Elton and Bernie began writing together in the summer of 1967 and have created 395 officially released songs to date. That total will increase by one on June 9, when Two Fingers Of Whiskey will be released on the American Epic Sessions album. We will have more information on that documentary project soon on EltonJohn.com.
The first released song attributed to Elton and Bernie was I’ve Been Loving You, Elton’s debut single, which came out in the UK in March 1968. However, as Elton actually wrote the lyrics to that title (while honouring their new partnership with a publishing credit), the first Elton release of a true Bernie lyric was Lady Samantha, issued as Elton’s second single in the UK on the Philips label on January 17, 1969. The b-side was All Across The Havens, another John/Taupin composition.

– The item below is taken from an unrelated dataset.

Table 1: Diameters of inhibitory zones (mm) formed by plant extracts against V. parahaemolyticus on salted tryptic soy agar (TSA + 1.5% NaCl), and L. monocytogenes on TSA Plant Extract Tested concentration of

The following month, the British singer Ayshea included Taking The Sun From My Eyes as the b-side to her UK 45 Another Night. This was the first time another artist covered one of Elton and Bernie’s songs. Since then 18 John/Taupin compositions have been issued by artists other than Elton, including Marianne Faithfull, Ringo Starr, Olivia Newton-John, and Kiki Dee.
Of the 377 collaborations with Bernie that Elton has released himself, three are not found on any of his own albums or singles. Red, an out-take from Made In England, is on the 1995 French compilation album Sol En Si. 1998’s Chef Aid: The South Park Album contained Wake Up Wendy. And The Heart Of Every Girl (2003) is from the Original Motion Picture Soundtrack to the film “Mona Lisa Smile”.
So far, more than a hundred John/Taupin titles have been issued on over 175 singles (by Elton and other artists) in either the UK or the US, or both. Four of these releases have reached #1 in the UK and 24 have placed in that country’s Top 10. In the US, the duo has written eight#1s and 23 Top 10s. An additional ten of the duo’s singles have topped the Billboard Adult Contemporary chart, with 9 more placing in that chart’s top 10.
Occasionally, Elton and Bernie have written under pseudonyms. “Ann Orson, Carte Blanche” (a play on the phrase “A horse and cart”), was used for Elton’s first number one UK single, Don’t Go Breaking My Heart (1976). “Tripe & Onions” were the credits when they wrote a song especially for Kiki Dee, The Man Who Loved To Dance, in 1977.
Locations are always a big part of Bernie’s lyrics. No less than thirty of his song titles refer to countries, cities, towns or places, either real or imagined. By listening to Elton and Bernie’s songs, one can venture Across The River Thames or All The Way Down To El Paso and walk along a Cold Highway, On Dark Street, down 5th Avenue (in New York City) or Mansfield Street (in LA). Fans through the years have Gone To Shiloh, Whitewash County and A Town Called Jubilee, and visited Belfast, Durban, Belgium, Grimsby, Tupelo, Philadelphia, Jamaica, Mexico, England and America, amongst many other places.
Bernie also enjoys including the names of real people or fictional characters in his compositions. No other lyricist may motivate listeners more to fire up Wikipedia to research the actors, musicians and other entities that Bernie references in his words. Examples include Marilyn Monroe, Roy Rogers, Robert Mitchum, Oscar Wilde, Amoreena (the real-life daughter of Elton’s first manager – and the man who brought them together in the first place – Ray Williams), Dan Dare, Joan of Arc, Marlon Brando, Jimmie Rodgers, and Richard Nixon.
We hope you will join all of us at EltonJohn.com in wishing Bernie a very happy birthday! Thank you, Bernie, for all of the songs…and may there be many more to come.